Stored entries
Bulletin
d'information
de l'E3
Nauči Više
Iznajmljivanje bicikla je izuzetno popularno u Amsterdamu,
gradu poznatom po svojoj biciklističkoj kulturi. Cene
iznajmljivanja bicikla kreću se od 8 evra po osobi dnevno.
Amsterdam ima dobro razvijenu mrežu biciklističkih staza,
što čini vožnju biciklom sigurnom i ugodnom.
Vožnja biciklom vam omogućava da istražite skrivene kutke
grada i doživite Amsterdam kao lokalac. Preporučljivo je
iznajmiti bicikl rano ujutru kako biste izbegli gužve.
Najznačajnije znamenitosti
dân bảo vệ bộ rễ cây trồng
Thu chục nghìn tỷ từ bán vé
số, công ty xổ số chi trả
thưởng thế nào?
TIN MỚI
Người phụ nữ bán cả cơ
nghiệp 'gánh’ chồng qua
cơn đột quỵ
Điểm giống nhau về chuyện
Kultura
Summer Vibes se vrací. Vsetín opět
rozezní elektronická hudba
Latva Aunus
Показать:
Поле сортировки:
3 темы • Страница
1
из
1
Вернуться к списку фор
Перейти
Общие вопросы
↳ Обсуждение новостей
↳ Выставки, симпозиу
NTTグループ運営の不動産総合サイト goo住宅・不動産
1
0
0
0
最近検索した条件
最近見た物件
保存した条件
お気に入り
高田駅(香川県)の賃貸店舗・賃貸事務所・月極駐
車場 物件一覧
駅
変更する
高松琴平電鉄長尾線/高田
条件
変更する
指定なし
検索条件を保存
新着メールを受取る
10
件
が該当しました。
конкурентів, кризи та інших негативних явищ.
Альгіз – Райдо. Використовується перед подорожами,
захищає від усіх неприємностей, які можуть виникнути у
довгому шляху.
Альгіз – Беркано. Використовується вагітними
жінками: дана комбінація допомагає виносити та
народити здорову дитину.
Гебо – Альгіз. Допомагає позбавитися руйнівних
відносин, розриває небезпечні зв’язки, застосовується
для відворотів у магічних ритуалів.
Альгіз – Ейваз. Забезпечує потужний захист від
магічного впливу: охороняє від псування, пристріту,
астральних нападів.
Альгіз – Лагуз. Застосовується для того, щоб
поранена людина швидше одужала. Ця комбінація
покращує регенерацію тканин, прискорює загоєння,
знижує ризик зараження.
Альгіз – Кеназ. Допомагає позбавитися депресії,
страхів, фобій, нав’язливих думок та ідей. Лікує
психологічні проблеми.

How to complete this task:
Every record above is to be copied exactly.

Answer to the exercise:
Bulletin
d'information
de l'E3
Nauči Više
Iznajmljivanje bicikla je izuzetno popularno u Amsterdamu,
gradu poznatom po svojoj biciklističkoj kulturi. Cene
iznajmljivanja bicikla kreću se od 8 evra po osobi dnevno.
Amsterdam ima dobro razvijenu mrežu biciklističkih staza,
što čini vožnju biciklom sigurnom i ugodnom.
Vožnja biciklom vam omogućava da istražite skrivene kutke
grada i doživite Amsterdam kao lokalac. Preporučljivo je
iznajmiti bicikl rano ujutru kako biste izbegli gužve.
Najznačajnije znamenitosti
dân bảo vệ bộ rễ cây trồng
Thu chục nghìn tỷ từ bán vé
số, công ty xổ số chi trả
thưởng thế nào?
TIN MỚI
Người phụ nữ bán cả cơ
nghiệp 'gánh’ chồng qua
cơn đột quỵ
Điểm giống nhau về chuyện
Kultura
Summer Vibes se vrací. Vsetín opět
rozezní elektronická hudba
Latva Aunus
Показать:
Поле сортировки:
3 темы • Страница
1
из
1
Вернуться к списку фор
Перейти
Общие вопросы
↳ Обсуждение новостей
↳ Выставки, симпозиу
NTTグループ運営の不動産総合サイト goo住宅・不動産
1
0
0
0
最近検索した条件
最近見た物件
保存した条件
お気に入り
高田駅(香川県)の賃貸店舗・賃貸事務所・月極駐
車場 物件一覧
駅
変更する
高松琴平電鉄長尾線/高田
条件
変更する
指定なし
検索条件を保存
新着メールを受取る
10
件
が該当しました。
конкурентів, кризи та інших негативних явищ.
Альгіз – Райдо. Використовується перед подорожами,
захищає від усіх неприємностей, які можуть виникнути у
довгому шляху.
Альгіз – Беркано. Використовується вагітними
жінками: дана комбінація допомагає виносити та
народити здорову дитину.
Гебо – Альгіз. Допомагає позбавитися руйнівних
відносин, розриває небезпечні зв’язки, застосовується
для відворотів у магічних ритуалів.
Альгіз – Ейваз. Забезпечує потужний захист від
магічного впливу: охороняє від псування, пристріту,
астральних нападів.
Альгіз – Лагуз. Застосовується для того, щоб
поранена людина швидше одужала. Ця комбінація
покращує регенерацію тканин, прискорює загоєння,
знижує ризик зараження.
Альгіз – Кеназ. Допомагає позбавитися депресії,
страхів, фобій, нав’язливих думок та ідей. Лікує
психологічні проблеми.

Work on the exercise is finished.